The plan for reversed grid races was dropped after teams opposed the move, but a fresh push for a Saturday sprint race at three grands prix – Canada, Italy and Brazil – is up for discussion.
The plan would see a qualifying session taking place on Friday which would determine the grid for Saturday’s sprint race. This would be in the form of a 100km race – equal to 23 laps of the Gilles Villeneuve Circuit – with that result forming the grid for Sunday’s main event.
The reversed grid idea fell apart after Mercedes voted against it and under the rules at the time it required unanimous backing to get the green light.
However under the new Concorde Agreement, such unanimous support is no longer required. Now a ‘super majority’ rule applies, which means 28 votes out of 30 are required. F1 and the FIA each hold ten votes, with each of the teams holding one vote.
Portugal and Bahrain
A vote that is expected to get the green light is the inclusion of Portugal on the ’21 calendar. Currently slated for May 2, the race at the Portimao circuit would bump the calendar up to 23 events.
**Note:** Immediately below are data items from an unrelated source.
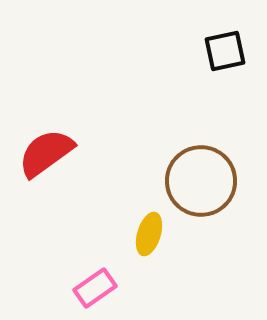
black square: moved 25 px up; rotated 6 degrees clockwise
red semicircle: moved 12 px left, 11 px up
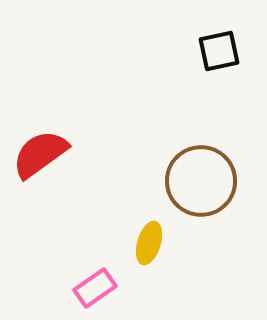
black square: moved 6 px left
red semicircle: moved 6 px left, 1 px down
yellow ellipse: moved 9 px down
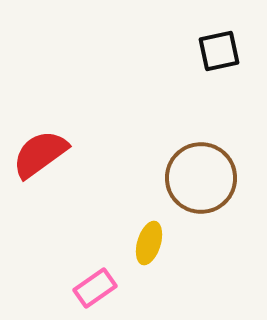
brown circle: moved 3 px up
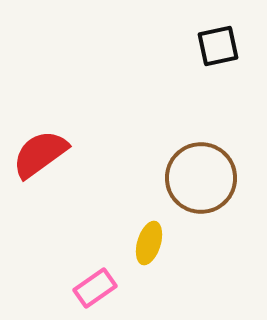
black square: moved 1 px left, 5 px up
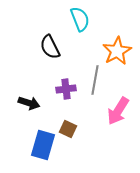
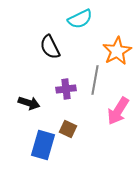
cyan semicircle: rotated 85 degrees clockwise
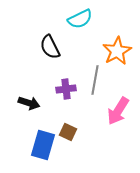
brown square: moved 3 px down
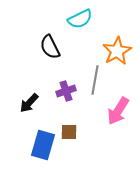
purple cross: moved 2 px down; rotated 12 degrees counterclockwise
black arrow: rotated 115 degrees clockwise
brown square: moved 1 px right; rotated 24 degrees counterclockwise
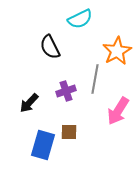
gray line: moved 1 px up
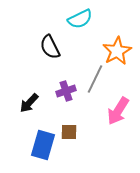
gray line: rotated 16 degrees clockwise
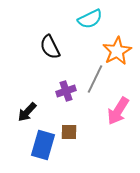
cyan semicircle: moved 10 px right
black arrow: moved 2 px left, 9 px down
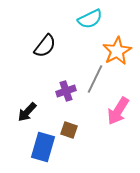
black semicircle: moved 5 px left, 1 px up; rotated 115 degrees counterclockwise
brown square: moved 2 px up; rotated 18 degrees clockwise
blue rectangle: moved 2 px down
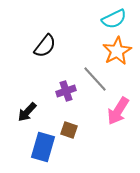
cyan semicircle: moved 24 px right
gray line: rotated 68 degrees counterclockwise
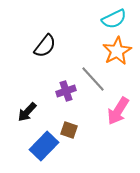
gray line: moved 2 px left
blue rectangle: moved 1 px right, 1 px up; rotated 28 degrees clockwise
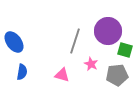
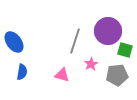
pink star: rotated 16 degrees clockwise
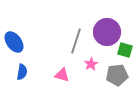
purple circle: moved 1 px left, 1 px down
gray line: moved 1 px right
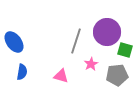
pink triangle: moved 1 px left, 1 px down
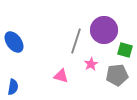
purple circle: moved 3 px left, 2 px up
blue semicircle: moved 9 px left, 15 px down
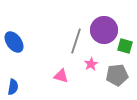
green square: moved 4 px up
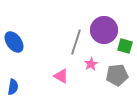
gray line: moved 1 px down
pink triangle: rotated 14 degrees clockwise
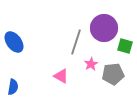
purple circle: moved 2 px up
gray pentagon: moved 4 px left, 1 px up
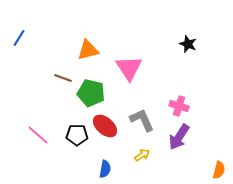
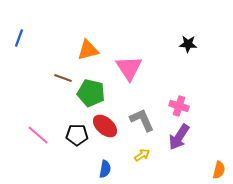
blue line: rotated 12 degrees counterclockwise
black star: rotated 18 degrees counterclockwise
However there remains an issue in that Portugal is listed on the UK’s ‘red list’ of countries which require travellers to quarantine on return and as elite sports have not been granted an exemption like they were last year, teams would have to adhere to this rule.
With the majority of F1 teams based in the UK, it would mean getting a commitment for team staff to travel directly to Spain for the following event.
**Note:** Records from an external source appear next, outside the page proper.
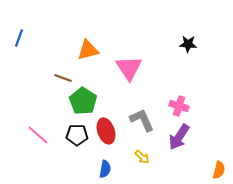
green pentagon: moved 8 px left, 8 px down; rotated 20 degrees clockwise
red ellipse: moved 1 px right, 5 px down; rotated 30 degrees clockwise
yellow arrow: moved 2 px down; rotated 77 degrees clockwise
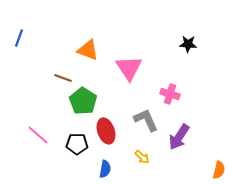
orange triangle: rotated 35 degrees clockwise
pink cross: moved 9 px left, 12 px up
gray L-shape: moved 4 px right
black pentagon: moved 9 px down
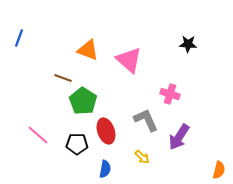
pink triangle: moved 8 px up; rotated 16 degrees counterclockwise
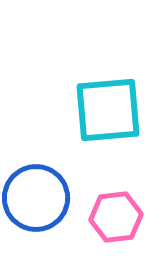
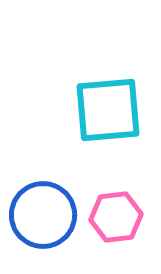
blue circle: moved 7 px right, 17 px down
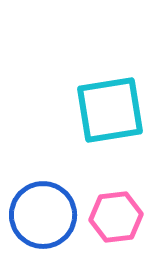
cyan square: moved 2 px right; rotated 4 degrees counterclockwise
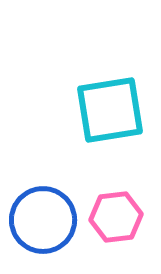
blue circle: moved 5 px down
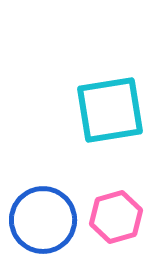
pink hexagon: rotated 9 degrees counterclockwise
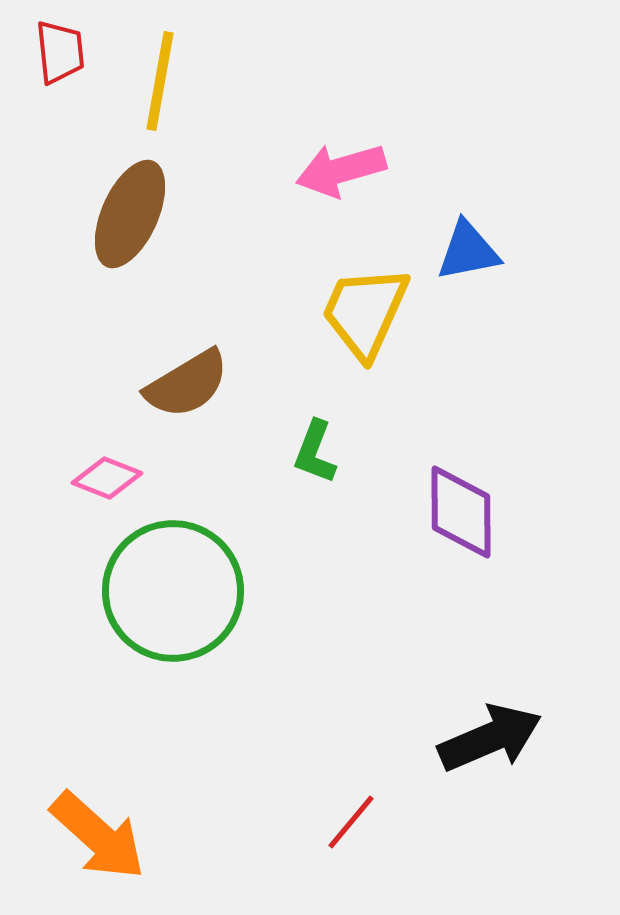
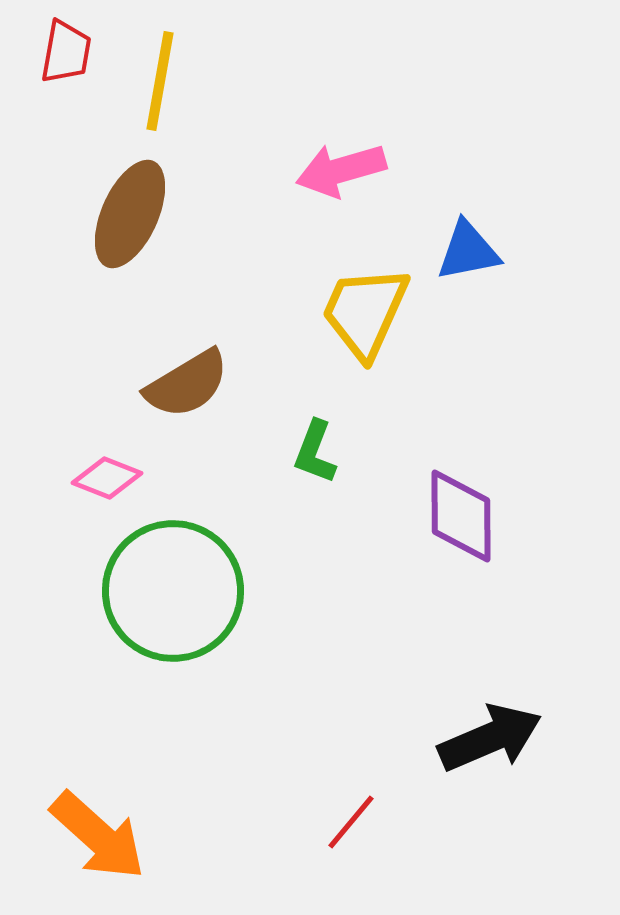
red trapezoid: moved 6 px right; rotated 16 degrees clockwise
purple diamond: moved 4 px down
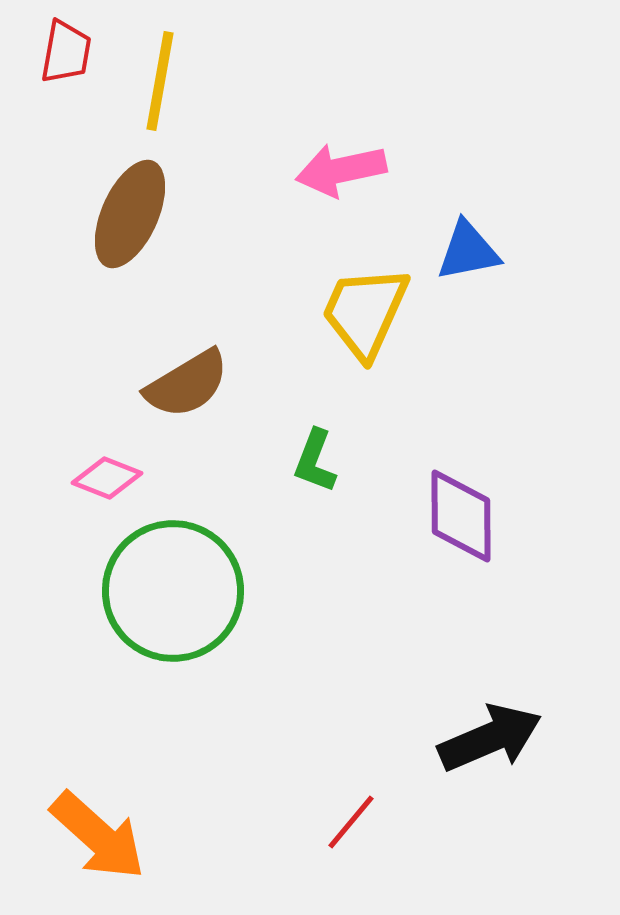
pink arrow: rotated 4 degrees clockwise
green L-shape: moved 9 px down
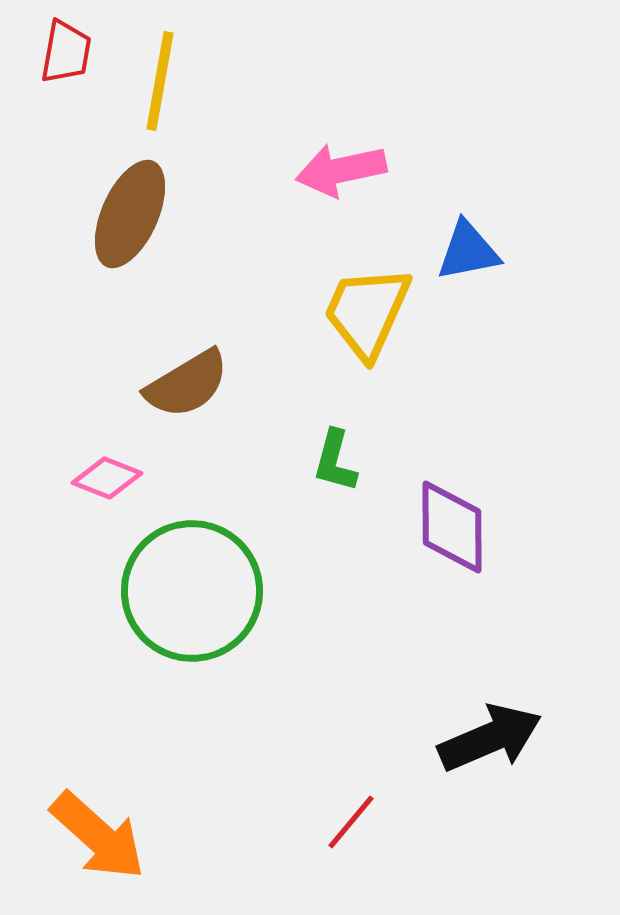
yellow trapezoid: moved 2 px right
green L-shape: moved 20 px right; rotated 6 degrees counterclockwise
purple diamond: moved 9 px left, 11 px down
green circle: moved 19 px right
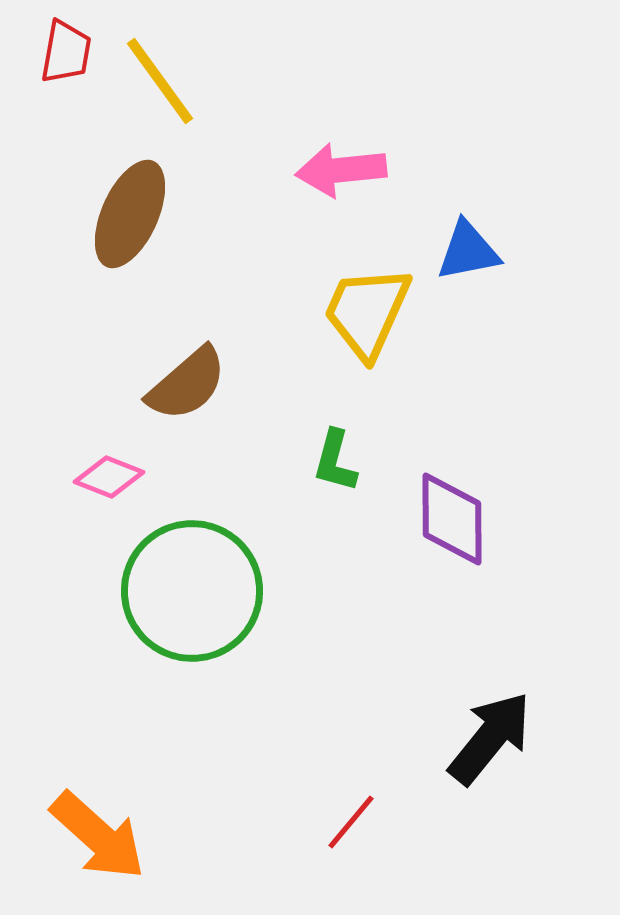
yellow line: rotated 46 degrees counterclockwise
pink arrow: rotated 6 degrees clockwise
brown semicircle: rotated 10 degrees counterclockwise
pink diamond: moved 2 px right, 1 px up
purple diamond: moved 8 px up
black arrow: rotated 28 degrees counterclockwise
This isn’t a major issue as the Spanish GP is on the following weekend and with Spain not listed, teams could then return to the UK before the Monaco GP on May 23.
Meanwhile a second race at the Sakhir Circuit in Bahrain is to be discussed. This would see another race take place on the Outer Loop on the following weekend after the Bahrain GP.
A vote that Red Bull will be hoping gets support is that of an agreement to freeze engine development at the end of ’21.
Red Bull is pushing for this to happen because it hopes to take over Honda’s intellectual property (IP), which would allow it to continue running Honda’s engines after the Japanese manufacturer quits the sport after this season.
However Red Bull wouldn’t have the necessary budget or resources to continue development of the Power Unit itself and is therefore pushing for the engines to be frozen, meaning development would only be allowed for reliability reasons.
If a freeze doesn’t happen, it’s likely the Honda PU would fall behind its rivals and could lead to Red Bull following Honda out of the door.
F1 and the FIA both support the move as it would not only save costs, but would allow it to bring forward plans for a new Power Unit in 2025.
Matters might be complicated by the introduction of a greater use of sustainable fuels, whilst a manufacturer that finds itself on the back-foot in terms of power when the freeze takes hold, would suffer until a new engine is introduced.
These matters will likely be the main sticking points and although Mercedes, Renault and Ferrari have shown some support for the idea, they have all shown some resistance.